This repository contains the following:
- Terraform infrustructure as code for pipeline deployment on AWS
- Spark jobs for feature extraction data transformations
Be sure to check out our Wiki for more info!
We are Skills for Care’s Workforce Intelligence Team, the experts in adult social care workforce insight.
Skills for Care, as the leading source of adult social care workforce intelligence, helps to create a better-led, skilled and valued adult social care workforce. We provide practical tools and support to help adult social care organisations in England recruit, retain, develop and lead their workforce. We work with employers and related services to ensure dignity and respect are at the heart of service delivery.
We’re commissioned by the Department of Health and Social Care to collect data on adult social care providers and their workforce via the Adult Social Care Workforce Data Set (previously named National Minimum Data Set for Social Care). For over 15 years we’ve turned this data into intelligence and insight that's relied upon by the Government and across our sector.
Our data engineering project aims to convert our data modeling processes into reproducible analytical pipelines in AWS. These pipelines will be more accurate and efficient, allowing us to:
- model our estimates using all the data available to us
- provide more frequent updates to our estimates
- use more complex modelling techniques, such as machine learning or AI modules
- make our detailed methods available to anyone who wants to explore them
Tool | Windows | Mac/Linux |
---|---|---|
Python version 3.9.6 | https://www.python.org/downloads/ | https://www.python.org/downloads/ |
Git | https://github.com/git-guides/install-git | https://github.com/git-guides/install-git |
Pyenv | https://github.com/pyenv-win/pyenv-win | https://github.com/pyenv/pyenv |
Pipenv | https://www.pythontutorial.net/python-basics/install-pipenv-windows/ | https://pipenv-fork.readthedocs.io/en/latest/install.html |
java jdk8 (need to create an oracle account) | https://www.java.com/en/download/ | https://www.java.com/en/download/ |
This project is using jdk8. We recommend using Brew (https://brew.sh) to install the java development kit.
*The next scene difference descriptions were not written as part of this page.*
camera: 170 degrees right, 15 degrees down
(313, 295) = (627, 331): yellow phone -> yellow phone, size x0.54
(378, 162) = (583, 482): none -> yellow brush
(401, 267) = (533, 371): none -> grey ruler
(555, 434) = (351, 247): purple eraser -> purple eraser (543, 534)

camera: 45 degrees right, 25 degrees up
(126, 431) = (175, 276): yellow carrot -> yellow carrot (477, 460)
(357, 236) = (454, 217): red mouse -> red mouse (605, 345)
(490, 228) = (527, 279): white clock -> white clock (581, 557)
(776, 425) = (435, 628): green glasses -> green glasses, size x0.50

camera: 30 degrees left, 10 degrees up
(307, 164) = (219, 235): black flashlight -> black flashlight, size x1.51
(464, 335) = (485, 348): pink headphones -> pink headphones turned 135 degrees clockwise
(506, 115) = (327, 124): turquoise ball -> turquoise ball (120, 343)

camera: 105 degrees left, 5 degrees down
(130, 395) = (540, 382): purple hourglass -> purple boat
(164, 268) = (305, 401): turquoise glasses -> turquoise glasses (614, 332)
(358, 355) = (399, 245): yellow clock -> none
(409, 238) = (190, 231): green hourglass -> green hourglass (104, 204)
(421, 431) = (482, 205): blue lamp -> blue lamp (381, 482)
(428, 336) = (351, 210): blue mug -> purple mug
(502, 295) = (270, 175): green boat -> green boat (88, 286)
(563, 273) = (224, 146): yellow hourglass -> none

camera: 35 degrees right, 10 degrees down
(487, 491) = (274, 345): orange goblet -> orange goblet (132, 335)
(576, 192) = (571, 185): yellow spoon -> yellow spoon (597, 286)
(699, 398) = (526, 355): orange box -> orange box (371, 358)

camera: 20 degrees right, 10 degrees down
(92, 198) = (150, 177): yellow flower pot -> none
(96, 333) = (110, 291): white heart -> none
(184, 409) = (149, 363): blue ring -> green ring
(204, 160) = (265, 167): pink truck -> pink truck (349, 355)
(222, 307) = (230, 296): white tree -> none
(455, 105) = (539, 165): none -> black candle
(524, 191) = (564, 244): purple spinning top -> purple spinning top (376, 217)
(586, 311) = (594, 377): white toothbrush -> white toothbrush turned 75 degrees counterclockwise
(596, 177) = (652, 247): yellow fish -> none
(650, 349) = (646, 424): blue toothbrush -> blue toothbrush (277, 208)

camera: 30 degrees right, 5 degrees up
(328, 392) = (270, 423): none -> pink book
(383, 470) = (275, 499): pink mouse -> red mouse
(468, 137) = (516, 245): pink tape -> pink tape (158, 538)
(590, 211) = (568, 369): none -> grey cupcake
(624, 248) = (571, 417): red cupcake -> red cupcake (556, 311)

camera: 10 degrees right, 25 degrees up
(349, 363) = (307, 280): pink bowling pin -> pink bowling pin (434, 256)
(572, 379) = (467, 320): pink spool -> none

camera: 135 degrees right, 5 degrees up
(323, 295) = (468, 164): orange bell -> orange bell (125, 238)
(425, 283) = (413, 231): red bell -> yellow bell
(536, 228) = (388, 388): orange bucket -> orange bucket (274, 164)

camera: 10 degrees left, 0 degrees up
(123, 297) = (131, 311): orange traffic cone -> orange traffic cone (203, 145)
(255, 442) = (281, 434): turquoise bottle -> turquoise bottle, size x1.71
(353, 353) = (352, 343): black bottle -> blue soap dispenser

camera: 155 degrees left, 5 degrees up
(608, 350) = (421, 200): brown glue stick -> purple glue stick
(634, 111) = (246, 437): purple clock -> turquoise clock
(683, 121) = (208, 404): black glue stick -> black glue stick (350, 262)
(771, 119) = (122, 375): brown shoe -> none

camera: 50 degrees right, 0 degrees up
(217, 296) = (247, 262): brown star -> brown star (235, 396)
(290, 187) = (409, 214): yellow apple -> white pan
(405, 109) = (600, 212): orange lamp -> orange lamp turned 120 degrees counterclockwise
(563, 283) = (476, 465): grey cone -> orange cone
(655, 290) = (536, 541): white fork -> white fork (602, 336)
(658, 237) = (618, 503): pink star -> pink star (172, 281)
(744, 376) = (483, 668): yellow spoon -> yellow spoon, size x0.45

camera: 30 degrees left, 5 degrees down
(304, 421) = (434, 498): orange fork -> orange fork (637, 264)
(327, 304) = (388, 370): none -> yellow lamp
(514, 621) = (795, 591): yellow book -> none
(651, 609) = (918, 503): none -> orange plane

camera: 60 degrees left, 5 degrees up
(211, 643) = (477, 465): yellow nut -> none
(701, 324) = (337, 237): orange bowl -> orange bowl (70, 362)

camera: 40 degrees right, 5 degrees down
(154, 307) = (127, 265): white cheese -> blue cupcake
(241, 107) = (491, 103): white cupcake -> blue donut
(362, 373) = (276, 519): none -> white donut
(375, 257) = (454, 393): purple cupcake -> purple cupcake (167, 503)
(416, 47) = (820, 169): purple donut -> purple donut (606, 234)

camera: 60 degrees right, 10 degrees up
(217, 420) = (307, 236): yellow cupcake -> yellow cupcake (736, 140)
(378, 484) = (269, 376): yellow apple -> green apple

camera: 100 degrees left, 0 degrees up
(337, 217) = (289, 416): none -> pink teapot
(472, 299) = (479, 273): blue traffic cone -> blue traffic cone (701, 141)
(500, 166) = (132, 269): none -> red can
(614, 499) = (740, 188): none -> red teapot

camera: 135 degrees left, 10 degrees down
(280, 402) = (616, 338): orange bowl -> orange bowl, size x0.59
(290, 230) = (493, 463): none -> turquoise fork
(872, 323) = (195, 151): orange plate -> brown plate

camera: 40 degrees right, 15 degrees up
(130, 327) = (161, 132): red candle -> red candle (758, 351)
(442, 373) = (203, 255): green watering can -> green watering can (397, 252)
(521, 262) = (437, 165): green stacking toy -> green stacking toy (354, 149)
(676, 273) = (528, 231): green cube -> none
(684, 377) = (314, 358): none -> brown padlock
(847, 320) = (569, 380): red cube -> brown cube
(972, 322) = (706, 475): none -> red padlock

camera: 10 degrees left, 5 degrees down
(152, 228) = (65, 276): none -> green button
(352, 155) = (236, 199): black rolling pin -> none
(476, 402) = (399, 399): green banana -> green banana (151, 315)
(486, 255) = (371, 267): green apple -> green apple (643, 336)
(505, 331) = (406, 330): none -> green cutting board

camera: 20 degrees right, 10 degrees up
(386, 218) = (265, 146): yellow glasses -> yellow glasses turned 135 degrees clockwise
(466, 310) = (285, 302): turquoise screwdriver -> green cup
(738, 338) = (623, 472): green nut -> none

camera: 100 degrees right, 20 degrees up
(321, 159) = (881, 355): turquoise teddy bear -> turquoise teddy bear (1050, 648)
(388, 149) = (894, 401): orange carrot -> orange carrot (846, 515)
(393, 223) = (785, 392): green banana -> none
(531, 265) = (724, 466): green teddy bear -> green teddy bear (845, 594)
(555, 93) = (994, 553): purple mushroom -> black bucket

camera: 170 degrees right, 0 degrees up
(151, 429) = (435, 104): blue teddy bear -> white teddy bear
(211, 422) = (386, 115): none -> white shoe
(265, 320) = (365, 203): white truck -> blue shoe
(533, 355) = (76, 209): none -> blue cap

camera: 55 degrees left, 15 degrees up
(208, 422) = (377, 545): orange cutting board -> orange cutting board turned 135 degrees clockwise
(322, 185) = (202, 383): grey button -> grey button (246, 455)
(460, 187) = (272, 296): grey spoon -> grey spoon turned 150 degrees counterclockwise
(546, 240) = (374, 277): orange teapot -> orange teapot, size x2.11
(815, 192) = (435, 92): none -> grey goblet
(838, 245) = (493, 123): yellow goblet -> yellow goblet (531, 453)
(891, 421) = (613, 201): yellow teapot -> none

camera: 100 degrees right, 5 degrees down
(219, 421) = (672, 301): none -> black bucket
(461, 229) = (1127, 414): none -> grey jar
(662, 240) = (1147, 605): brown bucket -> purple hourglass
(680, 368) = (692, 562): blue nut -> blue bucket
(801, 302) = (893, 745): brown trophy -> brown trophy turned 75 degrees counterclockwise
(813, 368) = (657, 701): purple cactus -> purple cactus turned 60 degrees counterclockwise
This project is using jdk8.
brew update
brew install adoptopenjdk8
git clone https://github.com/NMDSdevopsServiceAdm/DataEngineering.git
cd DataEngineering
pipenv install --dev
For detailed Windows setup see here: https://github.com/NMDSdevopsServiceAdm/DataEngineering/blob/main/WindowsSetup.md
pipenv shell
exit
Do not use deactivate
or source deactivate
- this will leave pipenv in a confused state because you will still be in that spawned shell instance but not in an activated virtualenv.
Make sure you have the virtual environment running (see above).
Run a specific test file once
python -m unittest tests/unit/<test_name.py>
Watch a specific test file and auto rerun the tests when there are changes
pytest-watch -m unittest tests/unit/<test_name.py>
Run all tests once
python -m unittest discover tests/unit "test_*.py"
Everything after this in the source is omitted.